→ Consigne 1
Réécrivez l'article sur les CGP et les réseaux sociaux depuis « Aurélie Fardeau    Temps » jusqu'à « business. Retours d’expérience. » inclus, en remplaçant « notoriété » par « visibilité ».
+---+
Marché

Les CGP se jettent à l’eau des réseaux sociaux

Publié le 19 juin 2024 à 16h49

Aurélie Fardeau    Temps de lecture 7 minutes

Peu familiers des réseaux sociaux, les CGP doivent faire face à la montée en puissance du contenu dédié aux finances personnelles. Une minorité d’entre eux ont bien compris l’intérêt de cet outil pour développer leur notoriété… et leur business. Retours d’expérience. 

Feuilles volantes, vidéos face caméra, discours décomplexés et déjargonnisés… Les formats se multiplient sur les réseaux sociaux pour démocratiser l’information patrimoniale. Les experts aussi, de façon plus ou moins justifiée. L’explosion des réseaux sociaux est une manne potentielle pour les conseillers en gestion de patrimoine (CGP) que peu d’entre eux saisissent encore. « La profession est très en retard, constate Georges de La Taille, fondateur d’Actusite, qui accompagne un millier de professionnels du droit et du chiffre dans leur marketing digital. Nous avons un rôle d’évangélisation, car les cabinets ne sont pas encore tous convaincus de la pertinence de cette démarche. »

A ce sujet, une faille générationnelle se fait sentir. Chez de nombreux jeunes CGP, les réseaux sociaux représentent un allié de taille pour développer leur activité. Ainsi, Morgane Ernoult est un pur produit LinkedIn. Après 8 ans d’une vie professionnelle bien remplie dans le conseil en stratégie et le marketing, elle crée, fin 2023, L’Envol, son cabinet de conseil en gestion de patrimoine. « J’ai découvert la profession sur LinkedIn et j’ai commencé par contacter des professionnels par ce biais lorsque j’ai voulu faire une formation pour me reconvertir, relate-t-elle. Je me suis ensuite inspirée, pour ma communication, de Charles-Elias Farah, que j’avais rencontré à cette occasion et qui s’était lui-même lancé un an plus tôt sur LinkedIn avec succès. » 

A l’origine, la démarche n’est pas forcément très construite, mais l’idée sous-jacente consiste toujours à se faire connaître et à créer une marque, sur son nom ou celui de son cabinet. « Au départ, j’ai écrit un livre sur l’argent dans le couple et lorsque j’en ai parlé sur LinkedIn et Facebook, ça a intéressé les gens, raconte Héloïse Bolle, la fondatrice d’Oseille & compagnie. Je me suis donc dit qu’il me fallait être davantage présente sur les réseaux sociaux, d’abord LinkedIn puis Instagram. »

«L’objectif consiste à aller chercher de nouveaux clients mais aussi du réachat. »
+---+
→ Consigne 2
Transformez en liste numérotée les lignes des entrées, du début des entrées jusqu'à la ligne contenant « text_box 1 hoofdsponsor » incluse, sans les lignes vides. Laissez les images de côté.
+---+
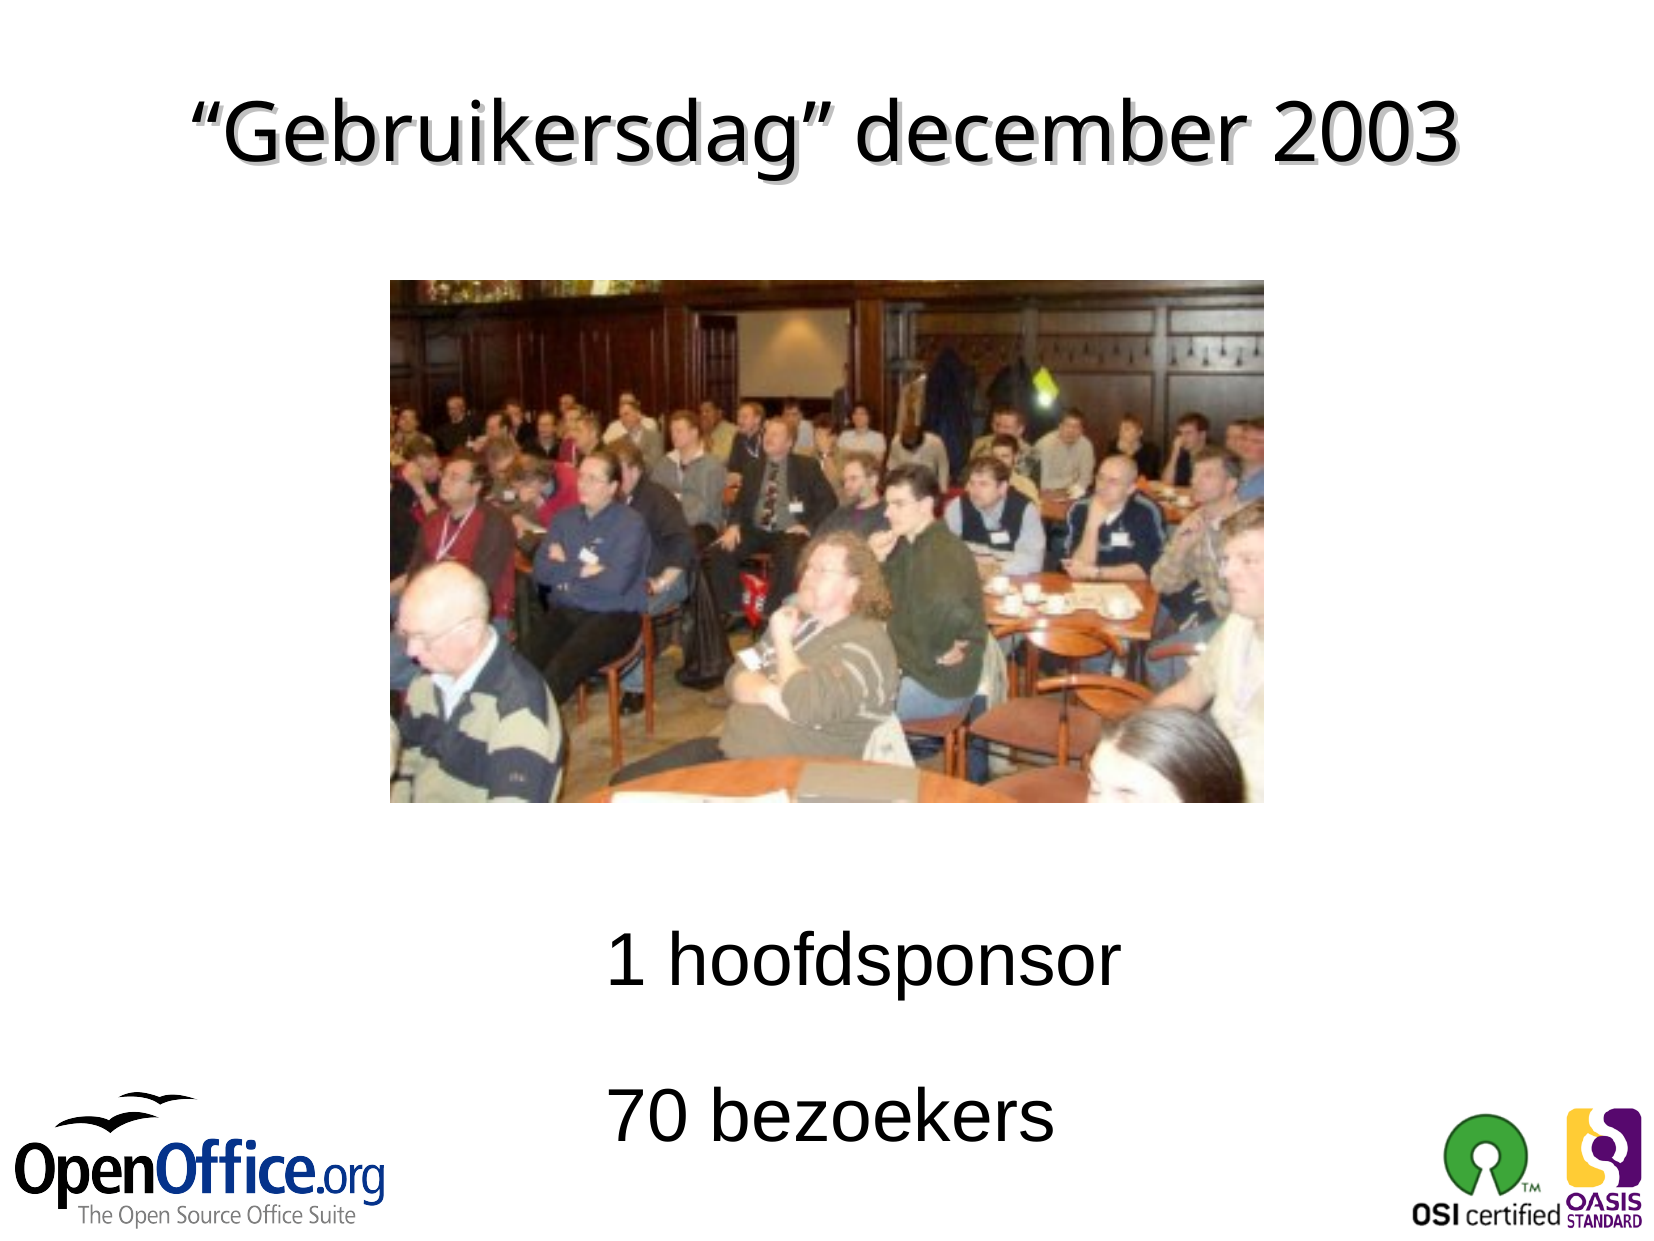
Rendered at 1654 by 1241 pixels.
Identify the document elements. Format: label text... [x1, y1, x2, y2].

picture [390, 280, 1264, 803]
picture [1405, 1102, 1654, 1238]
picture [15, 1092, 384, 1229]
title “Gebruikersdag” december 2003 [82, 49, 1571, 207]
text_box 1 hoofdsponsor 70 bezoekers [590, 915, 1138, 1171]
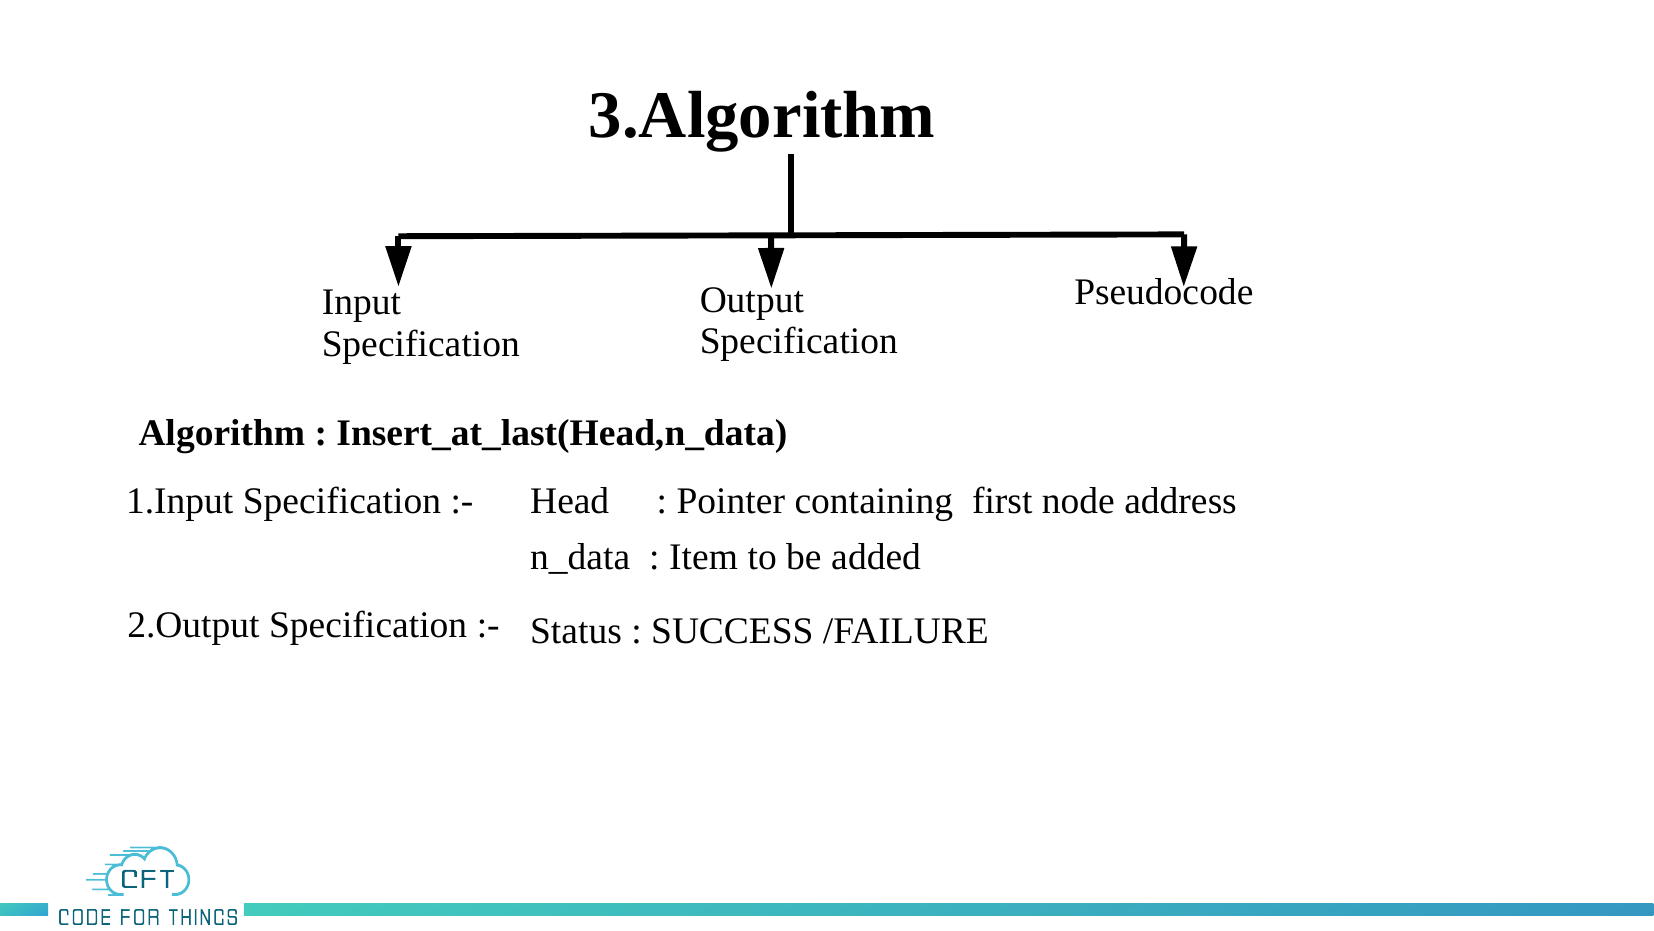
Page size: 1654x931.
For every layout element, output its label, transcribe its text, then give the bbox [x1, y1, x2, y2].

text_box n_data : Item to be added [515, 528, 1071, 586]
title 3.Algorithm [588, 42, 1055, 181]
text_box Status : SUCCESS /FAILURE [515, 602, 1016, 701]
picture [59, 846, 237, 925]
text_box Input Specification [307, 274, 582, 404]
text_box 2.Output Specification :- [103, 596, 532, 695]
text_box Algorithm : Insert_at_last(Head,n_data) [123, 404, 803, 461]
text_box Pseudocode [1059, 263, 1285, 321]
text_box Output Specification [685, 271, 934, 412]
text_box Head : Pointer containing first node address [515, 472, 1300, 534]
text_box 1.Input Specification :- [111, 472, 513, 529]
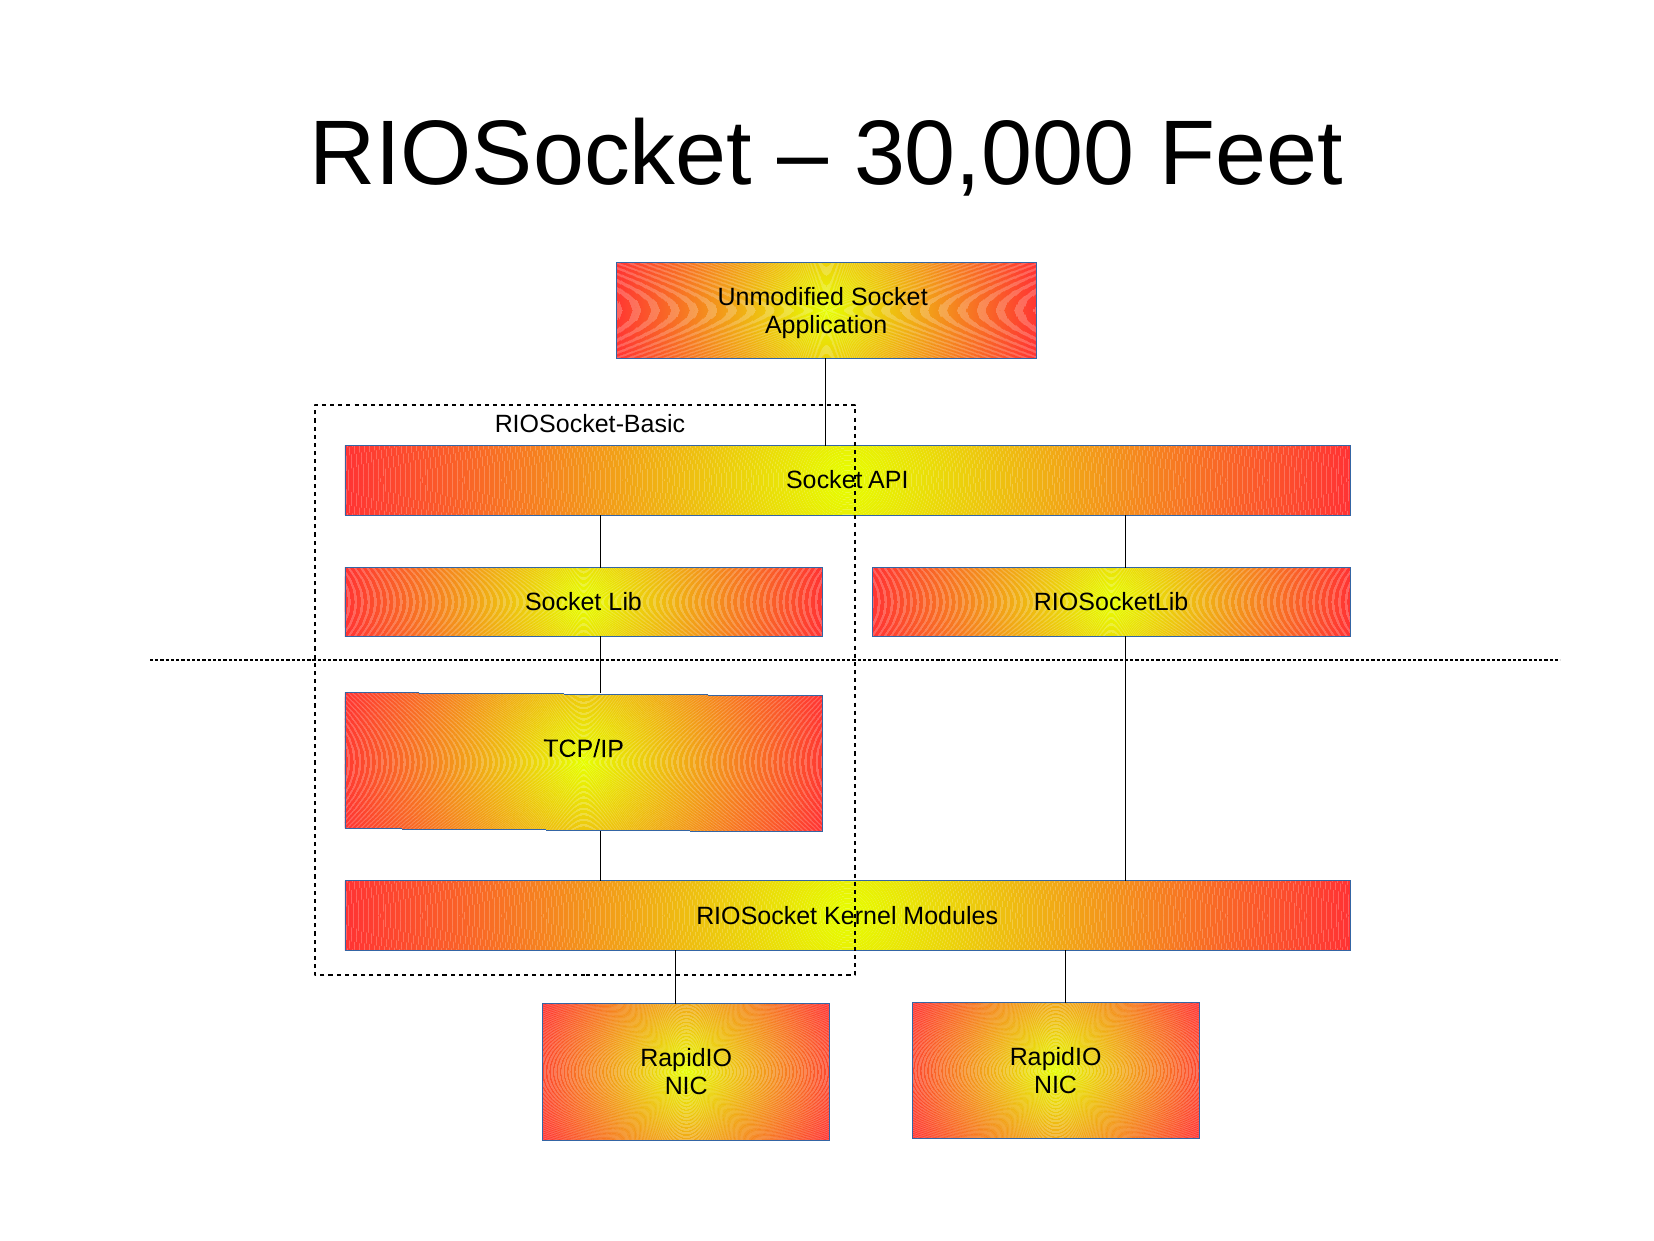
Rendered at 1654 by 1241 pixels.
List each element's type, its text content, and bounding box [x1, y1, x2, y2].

text_box RIOSocketLib [872, 567, 1351, 637]
text_box Unmodified Socket Application [616, 262, 1037, 359]
text_box RIOSocket-Basic [480, 402, 700, 446]
text_box RIOSocket Kernel Modules [856, 880, 1351, 951]
text_box RapidIO NIC [912, 1002, 1200, 1139]
title RIOSocket – 30,000 Feet [82, 49, 1571, 257]
text_box RapidIO NIC [542, 1003, 830, 1141]
text_box Socket API [856, 445, 1351, 516]
text_box [315, 405, 856, 976]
+---+
→ Corrigé 1
Aurélie Fardeau    Temps de lecture 7 minutes

Peu familiers des réseaux sociaux, les CGP doivent faire face à la montée en puissance du contenu dédié aux finances personnelles. Une minorité d’entre eux ont bien compris l’intérêt de cet outil pour développer leur visibilité… et leur business. Retours d’expérience.

→ Corrigé 2
1. Rendered at 1654 by 1241 pixels.
2. Identify the document elements. Format: label text... [x1, y1, x2, y2].
3. picture [390, 280, 1264, 803]
4. picture [1405, 1102, 1654, 1238]
5. picture [15, 1092, 384, 1229]
6. title “Gebruikersdag” december 2003 [82, 49, 1571, 207]
7. text_box 1 hoofdsponsor 70 bezoekers [590, 915, 1138, 1171]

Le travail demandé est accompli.